Unelected, politically unaccountable judges

That’s the dead-on reference in the last line in this NRO Bench Memos excerpt from the dissent written today on the Supreme Court’s staggering decision on Guantanamo Bay detainees. It’s written, incisively, by Chief Justice John Roberts. Who pierces the veneer of high officiousness of this decision with sharp cricitism for what it wrought.

Today the Court strikes down as inadequate the most generous set of procedural protections ever afforded aliens detained by this country as enemy combatants. The political branches crafted these procedures amidst an ongoing military conflict, after much careful investigation and thorough debate. The Court rejects them today out of hand, without bothering to say what due process rights the detainees possess, without explaining how the statute fails to vindicate those rights, and before a single petitioner has even attempted to avail himself of the law’s operation. And to what effect? The majority merely replaces a review system designed by the people’s representatives with a set of shapeless procedures to be defined by federal courts at some future date. One cannot help but think, after surveying the modest practical results of the majority’s ambitious opinion, that this decision is not really about the detainees at all, but about control of federal policy regarding enemy combatants.

About control of federal policy. By unelected, politically unaccountable judges, whose today took control of the nation’s conduct of foreign policy even further out of the hands of the American people, writes Justice Roberts.

So who has won? Not the detainees. The Court’s analysis leaves them with only the prospect of further litigation to determine the content of their new habeas right, followed by further litigation to resolve their particular cases, followed by further litigation before the D. C. Circuit—where they could have started had they invoked the DTA procedure. Not Congress, whose attempt to “determine—through democratic means—how best” to balance the security of the American people with the detainees’ liberty interests, has been unceremoniously brushed aside.

And not the rule of law…

unless by that is meant the rule of lawyers…

and the rule of judges not elected by the people and not accountable to them.

Justice Alito weighed in, joining the dissent in the strongest terms.

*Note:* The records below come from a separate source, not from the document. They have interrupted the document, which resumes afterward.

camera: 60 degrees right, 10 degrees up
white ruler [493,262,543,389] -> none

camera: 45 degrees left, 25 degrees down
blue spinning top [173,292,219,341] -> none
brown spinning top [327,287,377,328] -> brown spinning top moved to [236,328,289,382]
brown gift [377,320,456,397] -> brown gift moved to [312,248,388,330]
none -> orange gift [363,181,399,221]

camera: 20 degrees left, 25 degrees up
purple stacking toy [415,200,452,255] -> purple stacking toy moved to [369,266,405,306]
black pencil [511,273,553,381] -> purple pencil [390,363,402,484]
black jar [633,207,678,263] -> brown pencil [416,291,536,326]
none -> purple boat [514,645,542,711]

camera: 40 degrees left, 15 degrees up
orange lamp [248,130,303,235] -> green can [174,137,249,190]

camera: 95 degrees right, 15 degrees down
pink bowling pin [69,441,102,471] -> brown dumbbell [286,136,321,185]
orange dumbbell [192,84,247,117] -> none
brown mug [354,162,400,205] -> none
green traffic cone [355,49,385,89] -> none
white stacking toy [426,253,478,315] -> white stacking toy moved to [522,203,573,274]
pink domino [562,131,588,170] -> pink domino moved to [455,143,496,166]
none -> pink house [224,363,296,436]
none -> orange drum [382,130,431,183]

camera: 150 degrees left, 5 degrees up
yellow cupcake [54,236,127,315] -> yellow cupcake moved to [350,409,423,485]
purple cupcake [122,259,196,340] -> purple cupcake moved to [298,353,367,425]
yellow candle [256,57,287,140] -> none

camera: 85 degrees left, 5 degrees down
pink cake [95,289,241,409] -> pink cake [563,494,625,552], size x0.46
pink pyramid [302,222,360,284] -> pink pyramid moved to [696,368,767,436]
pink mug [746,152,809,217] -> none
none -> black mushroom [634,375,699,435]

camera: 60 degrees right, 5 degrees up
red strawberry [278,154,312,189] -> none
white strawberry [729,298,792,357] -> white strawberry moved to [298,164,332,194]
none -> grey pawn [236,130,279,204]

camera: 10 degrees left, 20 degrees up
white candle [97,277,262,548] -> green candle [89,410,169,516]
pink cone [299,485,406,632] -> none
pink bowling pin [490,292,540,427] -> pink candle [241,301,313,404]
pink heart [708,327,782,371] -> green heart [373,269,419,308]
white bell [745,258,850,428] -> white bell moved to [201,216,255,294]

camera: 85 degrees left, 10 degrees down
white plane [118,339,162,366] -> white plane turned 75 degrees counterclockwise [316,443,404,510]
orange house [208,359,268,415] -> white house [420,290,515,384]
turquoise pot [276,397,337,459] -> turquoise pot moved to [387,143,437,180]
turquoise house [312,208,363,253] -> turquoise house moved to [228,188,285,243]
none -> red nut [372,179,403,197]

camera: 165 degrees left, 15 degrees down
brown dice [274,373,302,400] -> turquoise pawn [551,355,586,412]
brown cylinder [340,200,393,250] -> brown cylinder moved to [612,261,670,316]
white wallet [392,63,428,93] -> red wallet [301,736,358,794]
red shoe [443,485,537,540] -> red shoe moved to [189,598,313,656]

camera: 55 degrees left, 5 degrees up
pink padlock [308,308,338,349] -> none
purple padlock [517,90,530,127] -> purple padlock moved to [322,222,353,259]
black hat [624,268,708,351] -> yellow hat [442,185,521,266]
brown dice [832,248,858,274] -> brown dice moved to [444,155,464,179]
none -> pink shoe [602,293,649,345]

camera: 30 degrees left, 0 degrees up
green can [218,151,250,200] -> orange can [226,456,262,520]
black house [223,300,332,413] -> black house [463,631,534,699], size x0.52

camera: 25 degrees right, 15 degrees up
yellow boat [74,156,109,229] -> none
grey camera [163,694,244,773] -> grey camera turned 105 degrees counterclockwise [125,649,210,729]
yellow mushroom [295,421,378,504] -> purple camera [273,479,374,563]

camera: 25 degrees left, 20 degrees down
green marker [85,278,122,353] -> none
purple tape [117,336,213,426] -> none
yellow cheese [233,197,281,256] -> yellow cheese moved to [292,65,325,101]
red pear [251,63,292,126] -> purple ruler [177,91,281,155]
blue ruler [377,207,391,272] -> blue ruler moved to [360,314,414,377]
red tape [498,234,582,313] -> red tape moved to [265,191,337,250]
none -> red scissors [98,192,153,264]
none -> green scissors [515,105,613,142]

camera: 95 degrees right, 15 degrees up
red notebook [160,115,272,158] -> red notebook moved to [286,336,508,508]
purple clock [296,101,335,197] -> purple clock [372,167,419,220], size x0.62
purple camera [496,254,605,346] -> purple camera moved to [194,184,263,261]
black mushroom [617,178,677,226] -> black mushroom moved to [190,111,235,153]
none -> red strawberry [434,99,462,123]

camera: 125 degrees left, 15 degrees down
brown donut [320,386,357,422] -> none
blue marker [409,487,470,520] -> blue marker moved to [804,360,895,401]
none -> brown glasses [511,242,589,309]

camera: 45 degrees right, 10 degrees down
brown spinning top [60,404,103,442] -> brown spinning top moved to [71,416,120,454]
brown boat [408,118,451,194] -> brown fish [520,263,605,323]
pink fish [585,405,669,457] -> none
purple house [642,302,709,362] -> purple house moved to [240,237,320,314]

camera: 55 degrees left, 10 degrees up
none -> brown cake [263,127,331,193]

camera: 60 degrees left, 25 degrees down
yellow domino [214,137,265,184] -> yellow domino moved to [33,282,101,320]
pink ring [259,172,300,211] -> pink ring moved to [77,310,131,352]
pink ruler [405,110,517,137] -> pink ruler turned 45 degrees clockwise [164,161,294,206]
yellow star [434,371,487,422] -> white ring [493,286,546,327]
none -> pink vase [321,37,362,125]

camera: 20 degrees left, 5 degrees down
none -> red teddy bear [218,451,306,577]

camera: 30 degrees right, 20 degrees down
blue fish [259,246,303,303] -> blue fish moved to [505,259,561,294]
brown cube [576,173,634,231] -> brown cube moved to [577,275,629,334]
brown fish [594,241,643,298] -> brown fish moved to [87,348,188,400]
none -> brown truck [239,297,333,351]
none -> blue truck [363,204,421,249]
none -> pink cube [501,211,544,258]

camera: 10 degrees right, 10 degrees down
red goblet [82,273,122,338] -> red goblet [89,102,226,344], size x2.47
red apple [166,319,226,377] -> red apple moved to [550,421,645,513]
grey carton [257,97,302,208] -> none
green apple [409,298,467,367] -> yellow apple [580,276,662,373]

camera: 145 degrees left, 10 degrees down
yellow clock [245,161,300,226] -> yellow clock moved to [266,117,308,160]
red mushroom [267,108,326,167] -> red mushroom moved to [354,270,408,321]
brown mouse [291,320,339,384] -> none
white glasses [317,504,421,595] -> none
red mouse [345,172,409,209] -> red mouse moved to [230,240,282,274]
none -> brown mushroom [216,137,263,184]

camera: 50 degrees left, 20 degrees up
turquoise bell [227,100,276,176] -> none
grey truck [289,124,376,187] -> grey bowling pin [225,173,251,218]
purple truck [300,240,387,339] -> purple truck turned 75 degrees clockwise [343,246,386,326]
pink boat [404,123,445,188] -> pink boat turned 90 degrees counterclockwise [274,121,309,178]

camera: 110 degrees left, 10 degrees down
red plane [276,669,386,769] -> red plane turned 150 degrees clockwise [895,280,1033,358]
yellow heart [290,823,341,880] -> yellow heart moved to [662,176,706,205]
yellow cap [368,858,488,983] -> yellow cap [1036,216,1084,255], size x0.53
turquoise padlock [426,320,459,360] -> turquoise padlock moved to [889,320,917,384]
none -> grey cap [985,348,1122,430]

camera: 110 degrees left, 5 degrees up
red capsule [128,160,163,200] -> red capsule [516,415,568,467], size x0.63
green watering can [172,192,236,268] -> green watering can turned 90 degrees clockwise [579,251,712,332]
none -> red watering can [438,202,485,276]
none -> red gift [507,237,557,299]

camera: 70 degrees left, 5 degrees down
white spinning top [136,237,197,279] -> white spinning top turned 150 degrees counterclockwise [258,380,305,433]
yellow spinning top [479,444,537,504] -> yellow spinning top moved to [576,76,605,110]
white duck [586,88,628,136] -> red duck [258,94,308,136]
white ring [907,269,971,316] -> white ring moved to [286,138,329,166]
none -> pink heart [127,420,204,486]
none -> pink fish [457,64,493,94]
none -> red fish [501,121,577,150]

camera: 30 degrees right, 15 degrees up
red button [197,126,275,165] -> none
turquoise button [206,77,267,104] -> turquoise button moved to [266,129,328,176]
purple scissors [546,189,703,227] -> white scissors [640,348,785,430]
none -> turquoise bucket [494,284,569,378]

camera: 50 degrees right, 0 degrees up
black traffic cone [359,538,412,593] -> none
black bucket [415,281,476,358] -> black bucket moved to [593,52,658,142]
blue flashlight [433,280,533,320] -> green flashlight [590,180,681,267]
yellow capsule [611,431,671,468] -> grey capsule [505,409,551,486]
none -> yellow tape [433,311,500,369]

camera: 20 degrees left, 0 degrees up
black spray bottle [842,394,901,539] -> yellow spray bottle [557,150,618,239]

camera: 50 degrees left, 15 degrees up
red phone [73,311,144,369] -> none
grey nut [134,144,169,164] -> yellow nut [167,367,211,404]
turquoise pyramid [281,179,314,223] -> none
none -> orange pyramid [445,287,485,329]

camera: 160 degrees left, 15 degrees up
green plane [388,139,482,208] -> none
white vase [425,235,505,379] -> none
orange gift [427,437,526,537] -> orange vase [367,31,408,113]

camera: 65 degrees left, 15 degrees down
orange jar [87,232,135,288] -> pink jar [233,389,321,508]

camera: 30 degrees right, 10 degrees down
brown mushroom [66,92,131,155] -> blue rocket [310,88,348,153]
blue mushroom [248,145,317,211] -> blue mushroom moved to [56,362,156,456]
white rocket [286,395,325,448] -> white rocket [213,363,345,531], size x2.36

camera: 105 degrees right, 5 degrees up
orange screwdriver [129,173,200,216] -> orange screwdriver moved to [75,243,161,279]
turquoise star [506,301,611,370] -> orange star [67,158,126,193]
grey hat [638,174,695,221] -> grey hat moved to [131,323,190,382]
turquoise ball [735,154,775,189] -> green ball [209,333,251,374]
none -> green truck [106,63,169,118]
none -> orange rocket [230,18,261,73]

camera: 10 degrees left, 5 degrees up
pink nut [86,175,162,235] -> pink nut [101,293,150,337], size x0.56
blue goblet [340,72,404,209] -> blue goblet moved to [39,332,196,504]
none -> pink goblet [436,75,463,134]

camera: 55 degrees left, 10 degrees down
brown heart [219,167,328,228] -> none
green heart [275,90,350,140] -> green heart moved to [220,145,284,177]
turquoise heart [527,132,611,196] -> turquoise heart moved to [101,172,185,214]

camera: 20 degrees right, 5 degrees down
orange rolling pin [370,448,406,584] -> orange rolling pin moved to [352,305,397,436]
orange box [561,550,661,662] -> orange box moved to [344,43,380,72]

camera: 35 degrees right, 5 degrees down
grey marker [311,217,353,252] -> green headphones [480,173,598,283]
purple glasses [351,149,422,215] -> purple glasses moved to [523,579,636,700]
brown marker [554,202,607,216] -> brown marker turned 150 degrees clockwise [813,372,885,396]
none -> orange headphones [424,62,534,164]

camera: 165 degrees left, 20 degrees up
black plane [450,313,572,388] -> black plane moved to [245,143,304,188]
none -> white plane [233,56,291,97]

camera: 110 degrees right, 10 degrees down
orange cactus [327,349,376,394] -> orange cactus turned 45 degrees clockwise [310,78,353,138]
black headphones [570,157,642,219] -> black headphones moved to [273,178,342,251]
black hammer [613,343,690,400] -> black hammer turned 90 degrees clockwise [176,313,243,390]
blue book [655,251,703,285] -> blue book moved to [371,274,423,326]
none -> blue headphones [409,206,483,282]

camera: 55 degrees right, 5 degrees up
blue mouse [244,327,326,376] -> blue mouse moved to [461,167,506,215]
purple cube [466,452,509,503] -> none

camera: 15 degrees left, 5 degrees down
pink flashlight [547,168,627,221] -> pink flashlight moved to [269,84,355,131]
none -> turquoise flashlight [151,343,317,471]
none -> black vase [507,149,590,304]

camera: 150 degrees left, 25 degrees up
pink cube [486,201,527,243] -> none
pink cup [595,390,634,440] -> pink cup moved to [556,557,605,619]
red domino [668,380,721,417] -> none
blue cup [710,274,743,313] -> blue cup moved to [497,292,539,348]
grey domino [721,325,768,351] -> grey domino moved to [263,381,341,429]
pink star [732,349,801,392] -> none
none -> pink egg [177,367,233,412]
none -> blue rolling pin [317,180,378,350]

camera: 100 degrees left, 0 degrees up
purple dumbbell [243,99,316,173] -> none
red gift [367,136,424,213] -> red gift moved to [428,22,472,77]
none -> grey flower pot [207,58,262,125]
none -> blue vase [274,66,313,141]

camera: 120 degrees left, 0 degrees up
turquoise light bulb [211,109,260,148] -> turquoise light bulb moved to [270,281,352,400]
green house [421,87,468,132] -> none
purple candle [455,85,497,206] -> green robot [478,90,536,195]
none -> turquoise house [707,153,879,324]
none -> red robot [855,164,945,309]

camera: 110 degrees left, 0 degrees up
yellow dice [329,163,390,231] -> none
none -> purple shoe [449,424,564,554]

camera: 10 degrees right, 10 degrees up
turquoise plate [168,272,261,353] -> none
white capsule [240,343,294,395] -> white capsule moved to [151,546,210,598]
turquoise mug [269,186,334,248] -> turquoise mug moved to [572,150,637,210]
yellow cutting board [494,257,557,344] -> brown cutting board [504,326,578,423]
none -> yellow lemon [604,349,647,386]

The game of bait-and-switch that today’s opinion plays upon the Nation’s Commander in Chief will make the war harder on us. It will almost certainly cause more Americans to be killed. That consequence would be tolerable if necessary to preserve a time-honored legal principle vital to our constitutional Republic. But it is this Court’s blatant abandonment of such a principle that produces the decision today.

This issue was visited already in 2006 in the Hamdan decision, but overruled in this case.

What competence does the Court have to second-guess the judgment of Congress and the President on such a point? None whatever. But the Court blunders in nonetheless. Henceforth, as today’s opinion makes unnervingly clear, how to handle enemy prisoners in this war will ultimately lie with the branch that knows least about the national security concerns that the subject entails.

It is, states Justice Alito, “both irrational and arrogant”. And we will sooner or later come to regret it.

Hopefully, before election day in November, when the nation sends the next president to the White House, to a term in which he will likely name at least two more justices to this already precarious court.